Life scientists say organic products tend to have good levels of vitamin C and lower levels of nitrates.

“Organic food is produced without the use of synthetic pesticides, synthetic fertilizers or sewage sludge, bioengineering, or ionizing radiation,” said National Agricultural Research Institute (NARC) scientist Dr. Noorullah.

“Therefore, organic foods such as fruits and vegetables can potentially be more beneficial to human health than traditional products,” he added.

With growing concerns about food allergies and the presence of chemicals or preservatives in some traditionally grown foods, the concept of vegetable gardens has offered people a safer food alternative, he added.

“Eating homegrown fruit and vegetables by kitchen gardeners protects both; our health and money; since most families in our country spend 60 to 70 percent of their budget on groceries,” he claimed.

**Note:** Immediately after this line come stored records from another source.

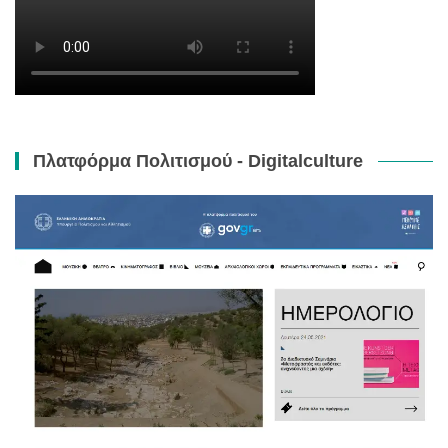
Πλατφόρμα Πολιτισμού - Digitalculture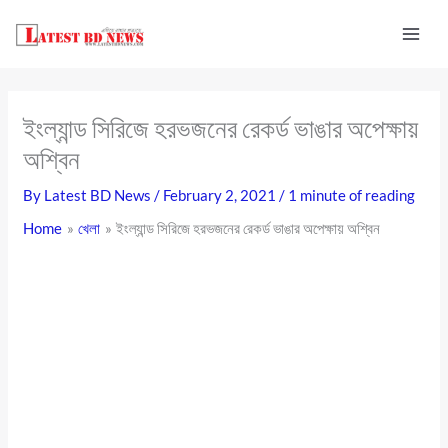
Skip
to
content
ইংল্যান্ড সিরিজে হরভজনের রেকর্ড ভাঙার অপেক্ষায়
অশ্বিন
By
Latest BD News
/
February 2, 2021
/
1 minute of reading
Home
খেলা
ইংল্যান্ড সিরিজে হরভজনের রেকর্ড ভাঙার অপেক্ষায় অশ্বিন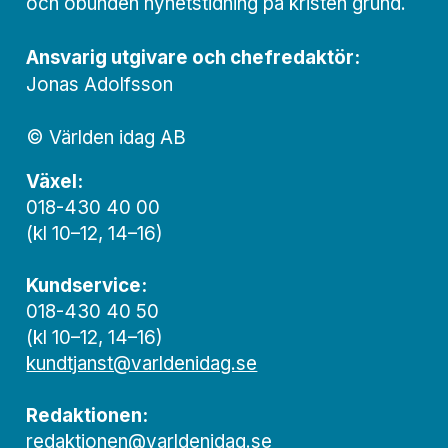
och obunden nyhets­­­tidning på kristen grund.
Ansvarig utgivare och chef­redaktör:
Jonas Adolfsson
© Världen idag AB
Växel:
018-430 40 00
(kl 10–12, 14–16)
Kundservice:
018-430 40 50
(kl 10–12, 14–16)
kundtjanst@varldenidag.se
Redaktionen:
redaktionen@varldenidag.se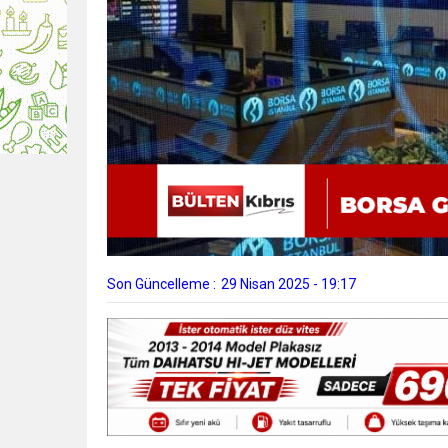
Son Güncelleme :
29 Nisan 2025 - 19:17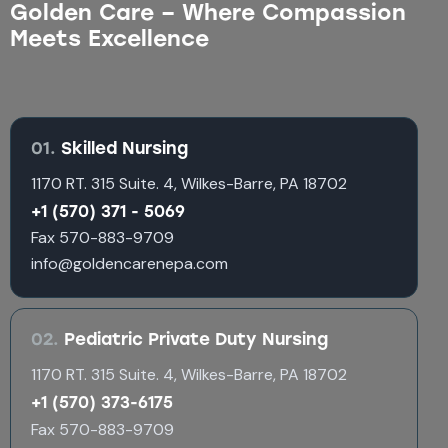
Golden Care – Where Compassion
Meets Excellence
01.
Skilled Nursing
1170 RT. 315 Suite. 4, Wilkes-Barre, PA 18702
+1 (570) 371 - 5069
Fax 570-883-9709
info@goldencarenepa.com
02.
Pediatric Private Duty Nursing
1170 RT. 315 Suite. 4, Wilkes-Barre, PA 18702
+1 (570) 373-6175
Fax 570-883-9709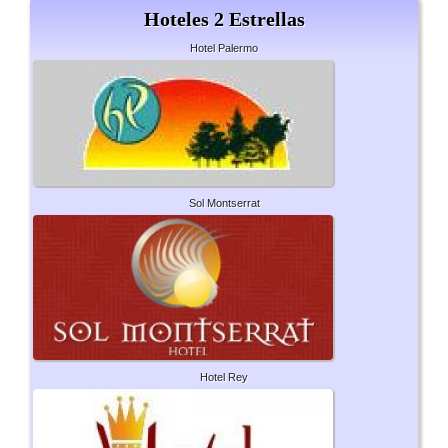
Hoteles 2 Estrellas
Hotel Palermo
Sol Montserrat
Hotel Rey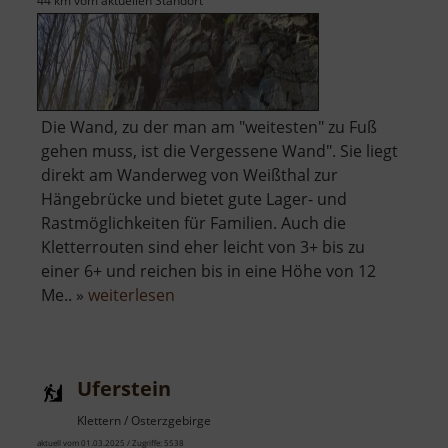
44 km vom aktuellen Standort
Die Wand, zu der man am "weitesten" zu Fuß
gehen muss, ist die Vergessene Wand". Sie liegt
direkt am Wanderweg von Weißthal zur
Hängebrücke und bietet gute Lager- und
Rastmöglichkeiten für Familien. Auch die
Kletterrouten sind eher leicht von 3+ bis zu
einer 6+ und reichen bis in eine Höhe von 12
über
Me.. »
weiterlesen
Vergessene
Wand
Uferstein
Klettern / Osterzgebirge
aktuell vom 01.03.2025 / Zugriffe: 5538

As the method of kitchen gardening is not widely used on a commercial basis, small spaces in homes such as the roof, balcony, lawn and backyard can easily be utilized for this purpose.

Mohsin Abbas, a 40-year-old retired Pakistan Army officer, spends time every evening in his small garden at his home in Lahore’s Shadman district, harvesting the day’s harvest almost daily. From juicy red tomatoes to crunchy green chilies, Abbas grows almost every seasonal organic vegetable he needs for his daily cooking.

Proud of his recent harvest, he told APP, “I grow spinach, mint leaves, tomatoes, carrots, cabbage, eggplant, beetroot, broccoli, cilantro, bitter gourd, chilies and even cauliflower.” Abbas said he joined a year ago With the help of a friend, his wife and a colleague, he prepared soil for gardening and started a small farm.

“I use my garden fresh spinach leaves in chicken curry and freshly picked beetroot sautéed with grated coconut which makes me happy,” he said, sharing his experience.

Abbas grows pesticide-free foods as he sees them as therapeutic and as a source of good health. “If you have a garden or balcony and haven’t started vegetable gardening, then you need to give it a try right away.”

A recently published research study by the International Journal of Microbiology finds a clear difference between organic and conventional kitchen garden produce in terms of nutritional value, pesticide exposure and microbiological safety.

The well-known nutritionist Dr. Asma Javaid said that at least a mere intake of 300 grams of vegetables and 85 grams of fruit per day is necessary for the proper functioning of a normal body and avoids the risk of fatal diseases.

“For a healthier and better lifestyle, growing your own garden is a really great and much-needed practice,” she said that using fruits and vegetables grown with the help of urea and sprayed with pesticides is harmful to human health be.

“By eating such foods, we are also eating harmful ingredients with our food,” she warned, arguing that even environmentalists are promoting vegetable gardens because organically grown fruits and vegetables are easy to eat.

According to official statistics, Pakistan Agricultural Research Council (PARC) has established more than 300 clubs in Rawalpindi and Islamabad since 2019 under a kitchen and roof garden program launched to promote organic farming.

As times change and the growing world population puts additional strain on the food chains, in a country like Pakistan where about 50% of the population lives below the poverty line, the vegetable garden can be a good source of income for poor families.

In addition, we can also save a large chunk of the billions of rupees spent on disease each year by promoting healthy growth and healthy eating habits.

It is therefore high time for the federal and state governments to promote the kitchen garden and, if possible, to deliver the organic vegetable seeds to families in need.